Il y a certes un point positif qu’il ne faut pas négliger. L’Algérie est peu endettée sur le plan extérieur. Pas d’intérêts à payer, pas de danger de cessation de paiement et donc pas de risque de mise sous tutelle de la part du Fonds monétaire international (FMI), du Club de Paris (groupe de créanciers étatiques) ou de la Banque mondiale. Autrement dit pas de plan d’ajustement structurel aux effets dévastateurs comme en 1996-1997. Il faut, à cet égard, remercier celles et ceux, notamment les hauts fonctionnaires, qui ont su convaincre les autorités politiques de rembourser cette dette à partir du début des années 2000. Pour ce faire, ils ont trouvé un argument majeur : éviter que l’Algérie ne connaisse une humiliation comparable à celle des années 1990 quand des jeunots arrogants du FMI donnaient des leçons aux responsables algériens. On peut donc se consoler en se disant qu’au moins une partie de la manne n’a pas été gaspillée et qu’elle aura servi à quelque chose cela à l’heure où l’option de l’endettement revient sur la table, quoiqu’en dise le gouvernement actuel.

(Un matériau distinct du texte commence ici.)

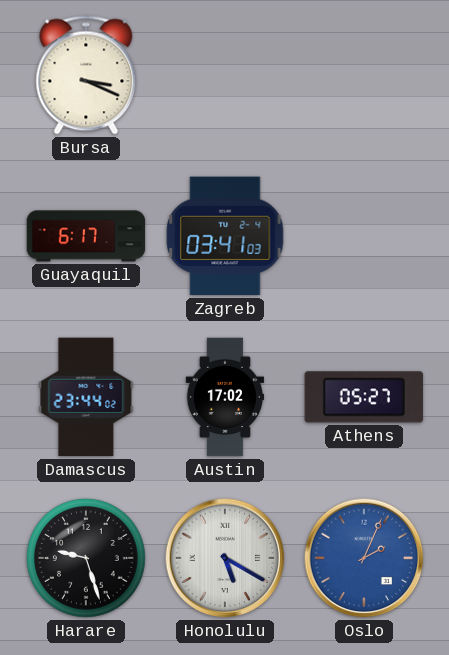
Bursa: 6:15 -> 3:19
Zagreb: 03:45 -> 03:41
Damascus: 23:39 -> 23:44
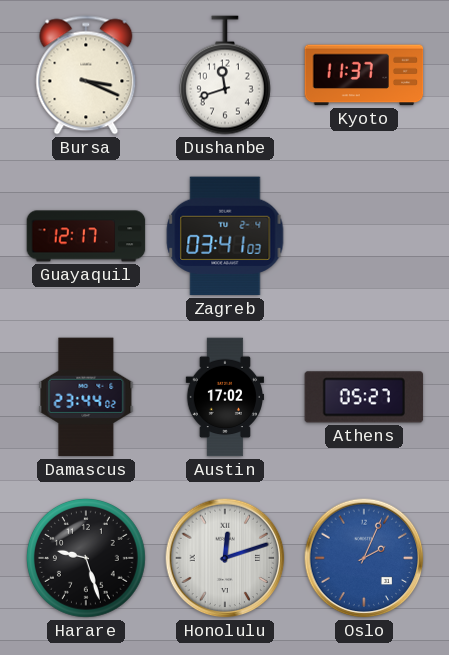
Dushanbe: none -> 11:42
Kyoto: none -> 11:37
Guayaquil: 6:17 -> 12:17
Honolulu: 5:20 -> 12:12
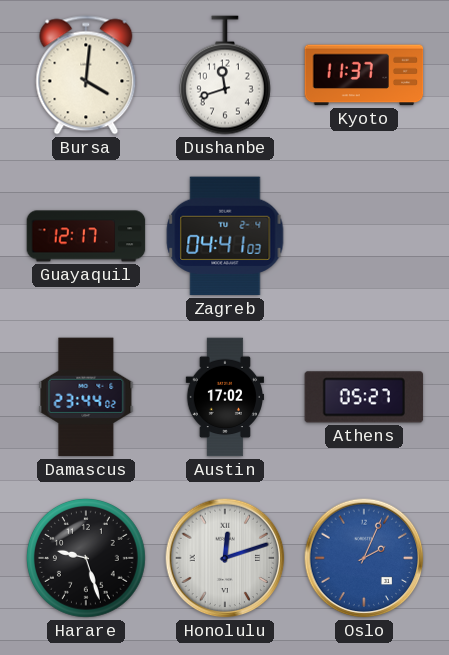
Bursa: 3:19 -> 4:01
Zagreb: 03:41 -> 04:41
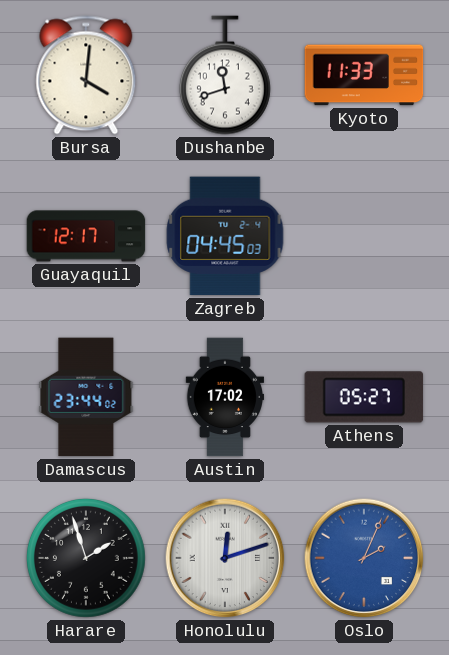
Kyoto: 11:37 -> 11:33
Zagreb: 04:41 -> 04:45
Harare: 9:27 -> 1:57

Mais on ne peut s’empêcher de regretter que d’autres initiatives n’aient jamais été prises. Dans une chronique publiée en 2008, nous plaidions pour que l’Algérie crée enfin son fonds souverain (*). L’idée de base était simple. Dans un contexte de crise financière en Occident et de grande braderie de certains actifs (notamment immobiliers), des prises de participation dans des valeurs phares auraient constitué une vraie assurance pour l’avenir. Pas simplement un bas-de-laine pour les temps difficiles, mais une garantie de ressources permanentes. A l’époque, nombre de responsables opposaient la question du manque d’expertise et des risques de mauvais placements. Il est vrai que les milliards de dollars perdus par la Libye de Kadhafi dans des investissements hasardeux sur la Bourse de Londres donne quelques arguments à cette thèse. Mais tout de même ! Qui peut croire que l’Algérie de 2008 n’avait pas les compétences (ou les moyens) de mettre en place un fonds actifs. Si le Qatar l’a fait en moins d’un an (et ses revenus lui sont bien utiles en ces temps où il subit un blocus de la part de ses voisins). Une immense occasion a été ratée. Une parmi tant d’autres.

L’effet Kurdistan

En attendant, et comme pour donner raison aux attentistes, le cours du brut est de nouveau orienté à la hausse. Comme c’est souvent le cas, les turbulences géopolitiques poussent le marché à anticiper des difficultés d’approvisionnement. Le référendum d’autodétermination du Kurdistan irakien et les risques d’un blocus turc sur ses exportations de brut contribuent à cette poussée haussière. A cela s’ajoute le fait que la demande mondiale repart et que les Etats-Unis connaissent quelques ratés dans leur production d’or noir non conventionnel. Le baril se rapproche des 60 dollars. On est loin des 100 dollars qui faisaient tourner la tête aux membres de l’Opep, lesquels membres se réuniront en novembre prochain pour décider s’ils maintiennent leur restriction en matière de pompages. Quoi qu’il en soit, espérons simplement que le mantra mentionné en début de chronique sera répété autrement et que les responsables algériens comprendront enfin que même si le pétrole remonte il finira toujours par redescendre. Et qu’il n’y a rien de mieux qu’une saine diversification (pas celle exigée par le patronat, mais ceci est une autre histoire) pour encaisser au mieux ce yoyo. 

(*) « Fonds souverain: mais qu'attend donc l'Algérie ! », Le Quotidien d'Oran, mercredi 16 janvier 2008.